В дверь снова постучали. В комнату вошел черноусый моряк в военной форме, на ленточке бескозырки у него чернели буквы: «Орел».
— Григорий Астафьев, — отрекомендовался он четырехпалому. С Максимовым моряк был уже знаком.
Если бы судомойка Аксинья из чайной «Огонек» заглянула в эту минуту к Максимову, то встретилась бы со своим двоюродным братом, которого она на дворе выдавала за мужа, выдумав историю с приворотным зельем.
Больше всего на свете ребята любили, когда на дворе у них появлялись акробаты, фокусники, музыканты, певцы.
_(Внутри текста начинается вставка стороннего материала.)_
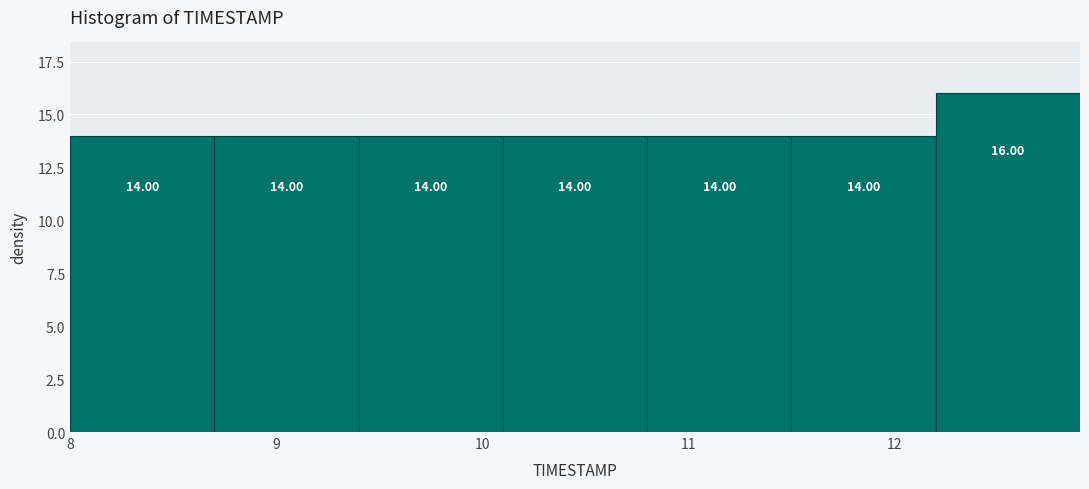

Reading left to right, list every bar in this chart as the range it spans on the x-axis followed by its height.

8.0 to 8.7: 14.00
8.7 to 9.4: 14.00
9.4 to 10.1: 14.00
10.1 to 10.8: 14.00
10.8 to 11.5: 14.00
11.5 to 12.2: 14.00
12.2 to 12.9: 16.00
На даровое представление обычно собиралась громадная толпа скобарей. На этот раз на двор зашел кривоногий шарманщик грек в мешковатом длинном сюртуке, в коротких, гармошкой сапогах и в старой черной шляпе. На плече у шарманщика, позвякивая блестящей медной цепочкой, сидела маленькая коричневая обезьянка в пестрой, с бахромой, шерстяной юбочке и преуморительно корчила гримаски.
— Шарманщик! Шарманщик! С обезьянкой! — шумели вокруг.
Выйдя на середину двора, шарманщик снял со спины свой музыкальный ящик и, подставив под него деревянную ногу, посадил на шарманку обезьянку и негромко, хрипло заиграл; посматривая на многочисленные окна Скобского дворца, ожидал вознаграждения.
Царь, усиленно работая локтями, сразу же пробился вперед. Стоял он рядом с Фроськой. Стоял как зачарованный, не спуская глаз с маленькой шустрой обезьянки, которая, позвякивая цепочкой, сползла с плеча шарманщика и, спрыгнув вниз, неумело ковыляла по земле.
— Смотри-ка! На задних ногах ходит. Пляшет! В зеркало глядится! — раздавались восторженные возгласы ребятни и взрослых, окруживших шарманщика.
— Пьяная баба гуляет по базару! — громко объявлял шарманщик, не переставая крутить шарманку.
— Красная девица румянится и пудрится! — сообщал шарманщик. Лицо у него было усталое. Говорил он нечетко, плохо выговаривая отдельные слова.